Josh Turner「Black Water」(ドゥービー・ブラザーズのカバー)

当ブログでジョシュ・ターナーについて書くのは、今回で3回目。はっぴいえんどの「風をあつめて」を日本語でカバーした素晴らしすぎる演奏を知ってから、この人が10年以上にわたってYouTubeにアップしてきた数々の動画を見てきたけど、まだまだとても全部は見きれていないし、今でも最新動画が次々とアップされている。ジョシュ・ターナーの名前をここで初めて聞くという人は、とりあえずその「風をあつめて」を見てみてほしい。Satisfaction guaranteedである。ついでに気が向いたら、当ブログの過去記事も読んでいただければと思う。

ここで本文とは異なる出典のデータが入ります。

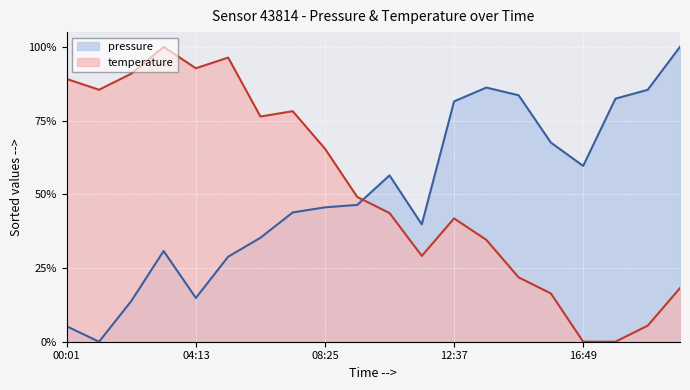

True or false: pressure and temperature intersect in this chart.

True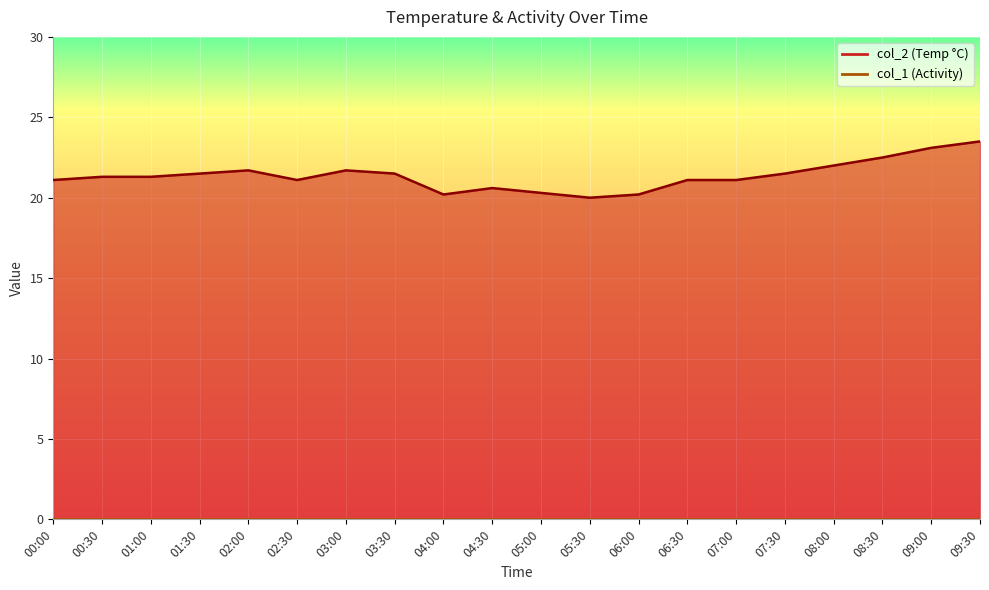

Which label corresponds to the largest value in the chart?

09:30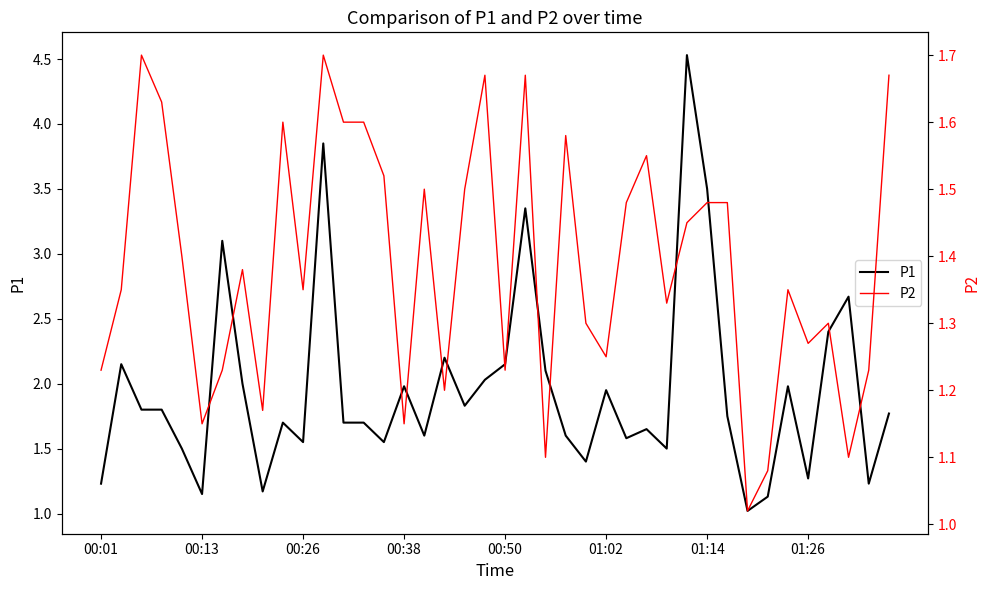

At which label does P1 reach its minimum?

32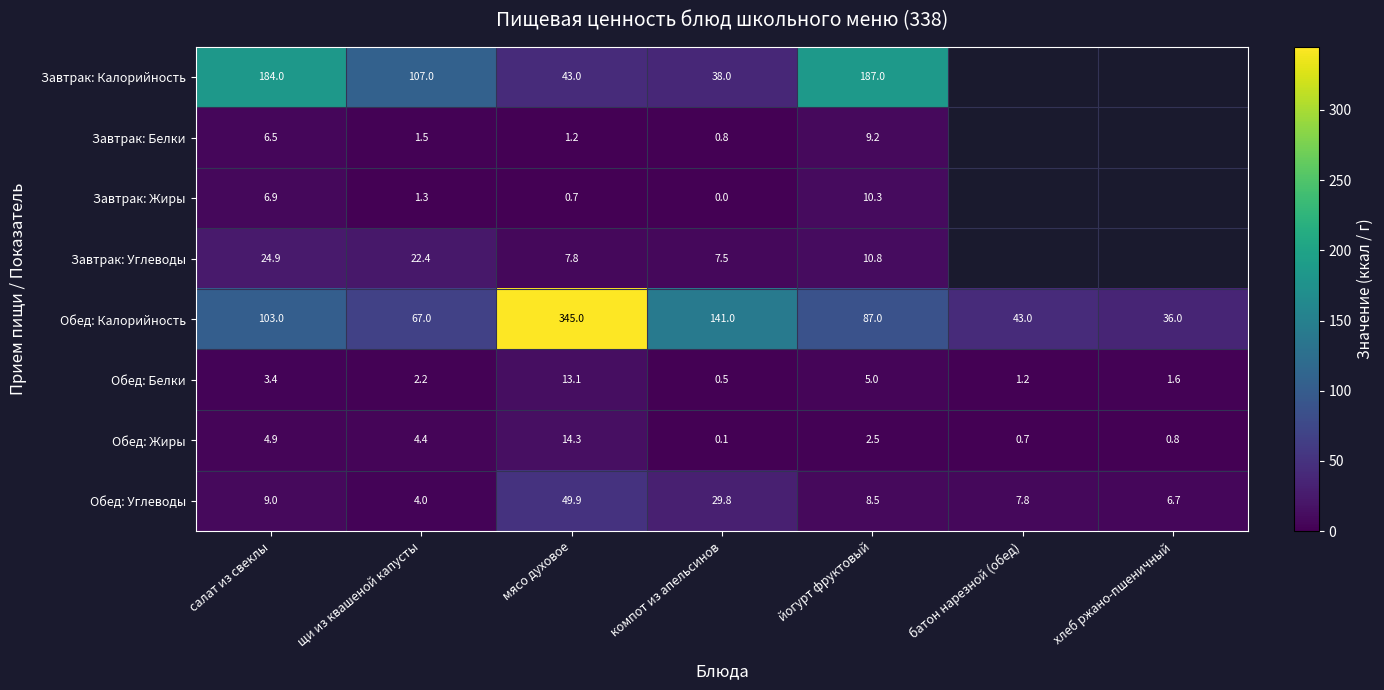

The value of Обед: Углеводы at батон нарезной (обед) is 1.7. True or false?

False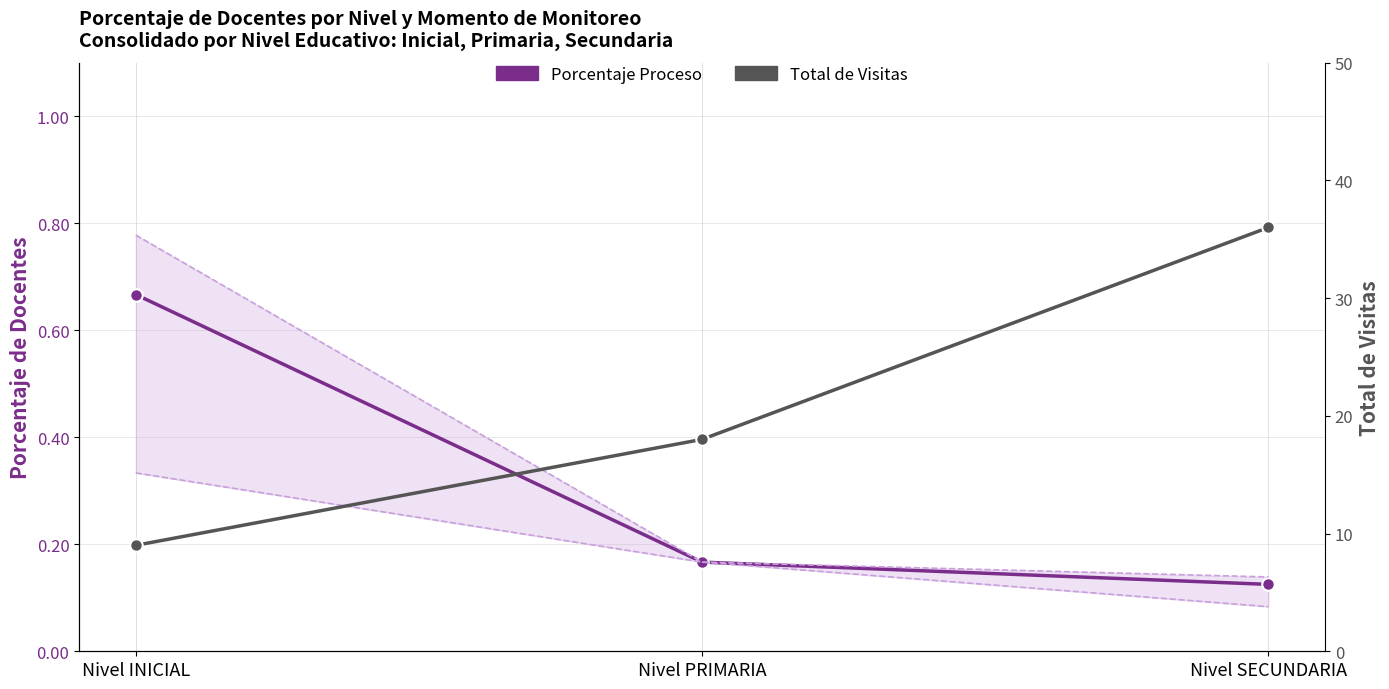

Reading left to right, transcribe all the data shown in this chart.

Porcentaje Proceso: 0.7	0.2	0.1
Total de Visitas: 9.0	18.0	36.0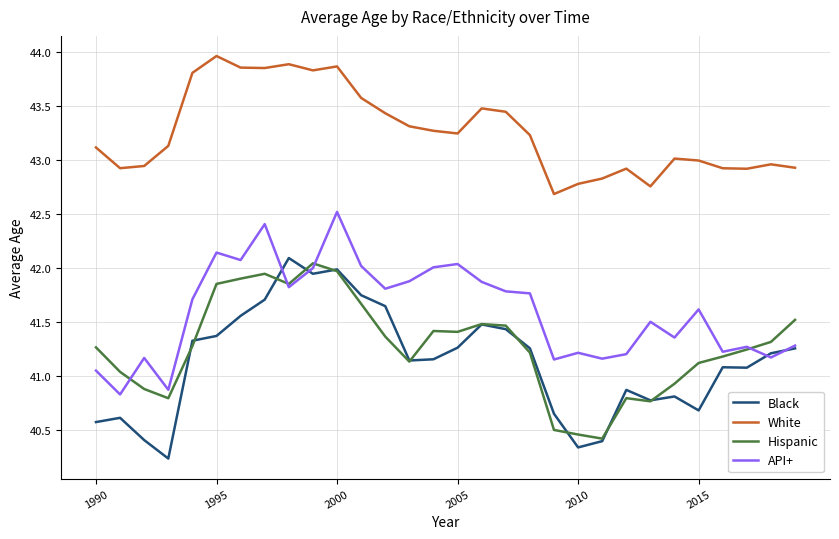

Which series has the largest total across all categories?

White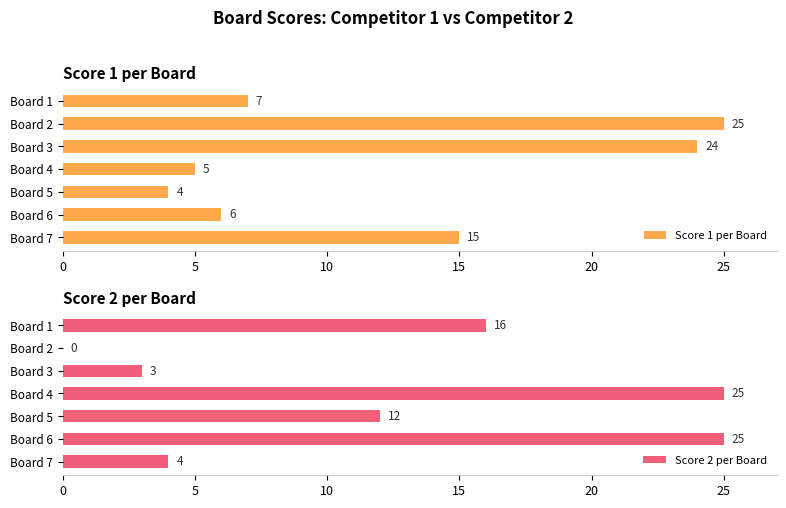

Does the chart contain stacked bars?

No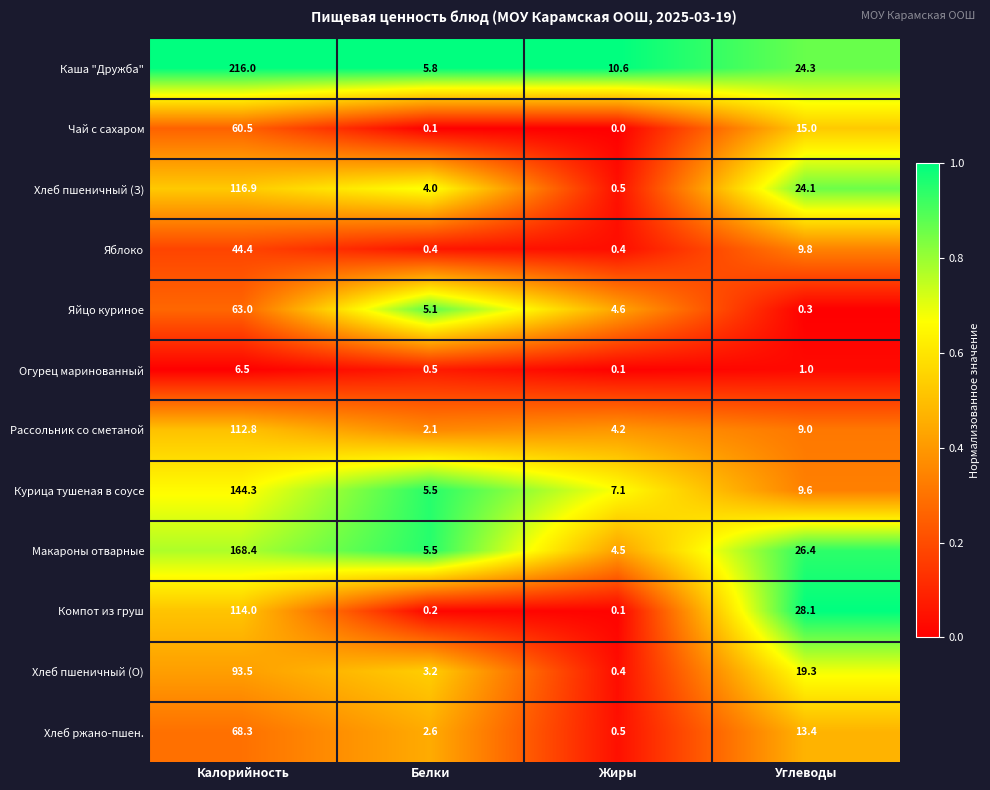

The Каша "Дружба" series shows 24.3 at Углеводы. True or false?

True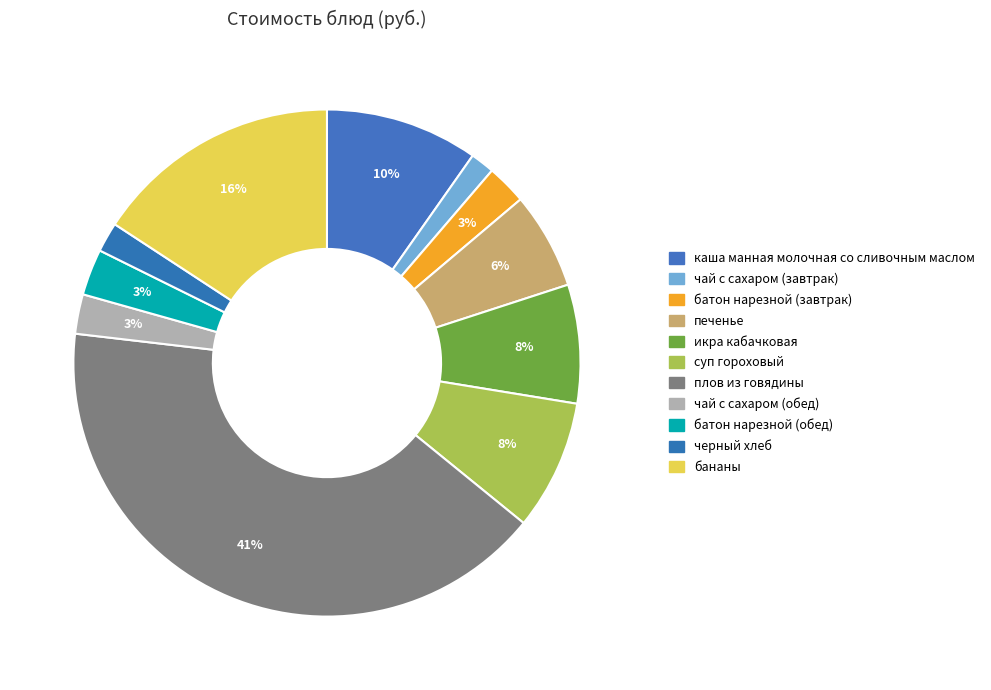

Is it true that плов из говядины is 47% of the pie?

False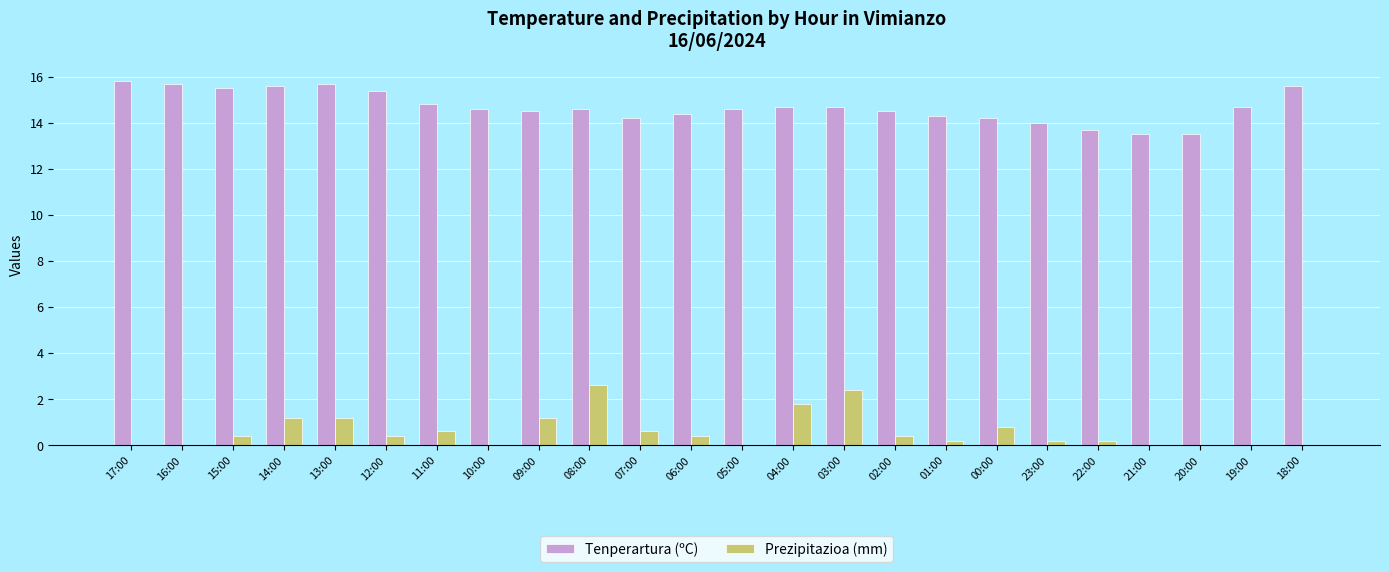

How many groups of bars are there?

24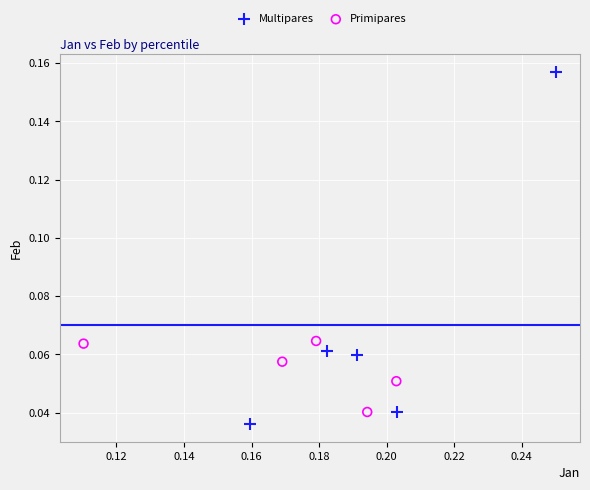

Which series has the widest spread of Y values?

Multipares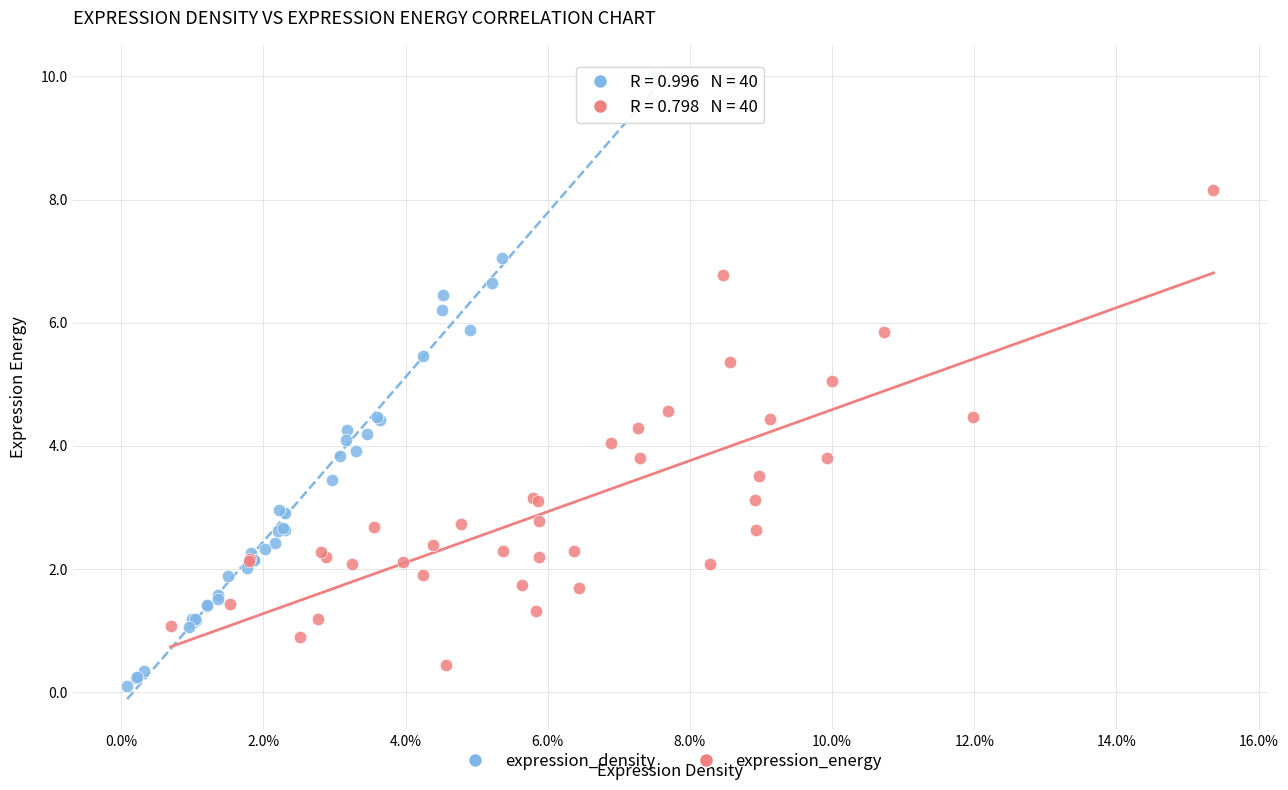

What are all the series names shown in the legend?

expression_density, expression_energy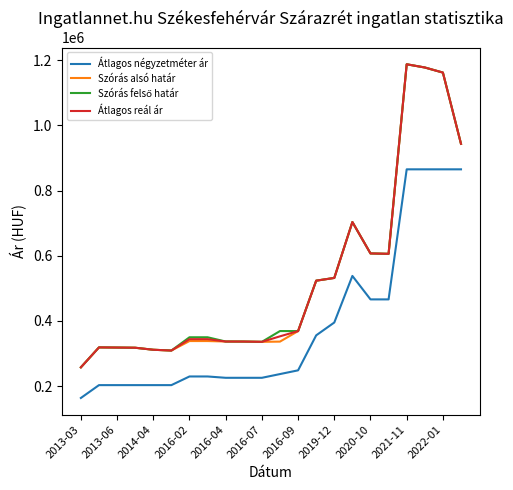

True or false: Átlagos négyzetméter ár and Szórás alsó határ cross at least once.

False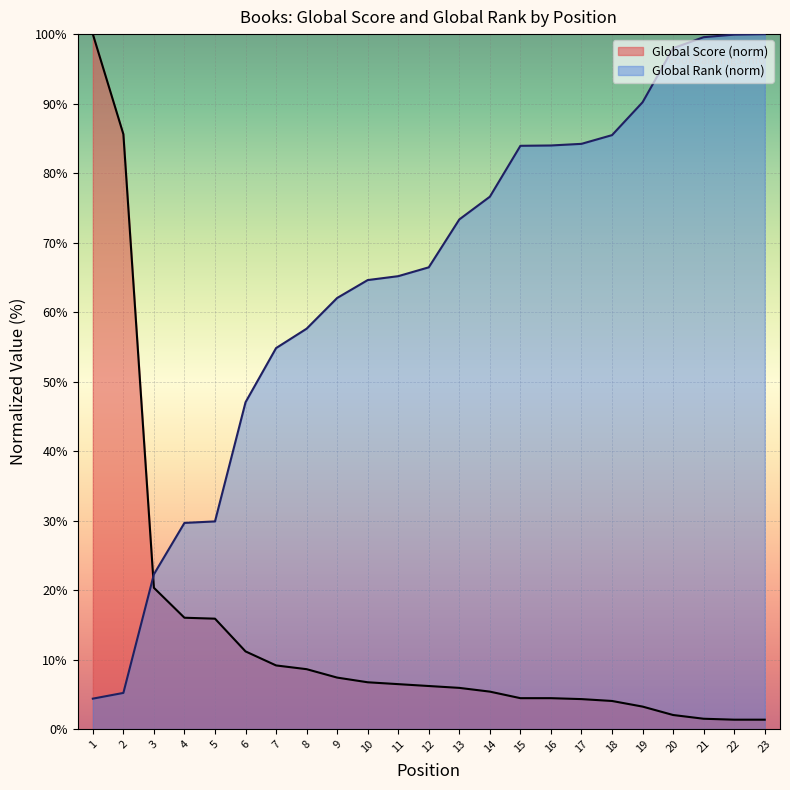

Where do Global Rank and Global Score first cross each other?

2 and 3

Josh Turner「風をあつめて」日本語カバーその他が素晴らしすぎる
新作カバーも素晴らしすぎる:Josh Turner (feat. Allison Young)「Do I Ever Cross Your Mind」

ジョシュ・ターナー、ひとり多重録音の名演もたくさんあるのだけど、音楽仲間たちと「せーの」で演奏しているカバーの数々がとにかく驚愕のハイクオリティなのである。類は友を呼ぶというか、共演者たちも揃いも揃って凄腕ばかりで、それでいてすこぶる楽しそうに音を合わせている。最近アップされた演奏で特に出色の出来だったのが、ドゥービー・ブラザーズの「Black Water」のカバー。


ギターx2、バンジョー、ベース、パーカッションの総勢5人で演奏していて、ベース以外の4人が歌う(ほかの数々の名演奏にもたびたび登場する、おなじみの顔ぶれ)。ツインヴォーカルと3声コーラスのハーモニーが完璧に決まっているし、ベースとパーカッションが出たり引っ込んだりの間合いがとにかく絶妙。オリジナルバージョンではフェードイン/フェードアウトで処理されているところだけど、これをさらっと人力で表現してしまうのがたまらなく格好いい。本当に、いいなあ、としか言いようがない。

その本家ドゥービー・ブラザーズも、近年になってこの曲の再演を披露していたようで、先日YouTubeで見つけて見たばかり。2020年4月29日にアップされた、「Live in Isolation」と題された演奏である。この時期とタイトルでわかるように、コロナ禍初期の厳格なロックダウン下の状況で収録されたようだ。これがまた素晴らしい。


各メンバーが米国各地の居所からリモート共演という形になっている。さすが本家、演奏もハーモニーも貫禄が凄いし、終盤の展開はまさにこの時期ならでは、という感じで胸にしみる。それにしても2020年ロックダウン当時のこういう、世界中の皆でステイホームを頑張ってこの難局を乗り切ろう!というポジティブな連帯感が、今となっては遠い過去の出来事、何だか懐かしいものにさえなっているのに気付かされてしまう。コロナ禍発生から3年経って、また振り出しに戻った感すらある今日この頃だけど、どこまで続くぬかるみぞ。

コロナのことはこの辺にして、ジョシュ・ターナーに話を戻す。「風をあつめて」のカバーを初めて知ったとき、若いアメリカ人の彼がどうやってこの曲を知ったんだろう、はっぴいえんどをどんな風に聴いているんだろう、と思ったものだった。実はこれも最近になって見つけたのだけど、ジョシュ・ターナーは某所ではっぴいえんど「風街ろまん」のアナログ盤を全編再生する動画をアップしていた。画像に出てくるレコードジャケには帯も付いていて、見たところ日本で数年前に出ていた復刻LPのようだ。わざわざ日本からアナログを輸入して所有しているとは、やっぱりガチではっぴいえんど好きだったんだなあ。ジョシュ・ターナーによる「風をあつめて」が、あんなに原曲の良さを忠実に再現したものになっている理由が、これでよく納得できた。


12月30日に日付が変わった頃に上記の文章を書き、その夜が明けた翌朝になって、今日が奇しくも大瀧詠一さんの9年目の命日であることに気付いた。長年にわたって、自分の知っている音楽の世界に、陰に日向に大きすぎる影響を与えてきた大瀧さん。ジョシュ・ターナーを知ることができたのも、はっぴいえんどのおかげ。数々の素晴らしい音楽をありがとうございました。安らかに。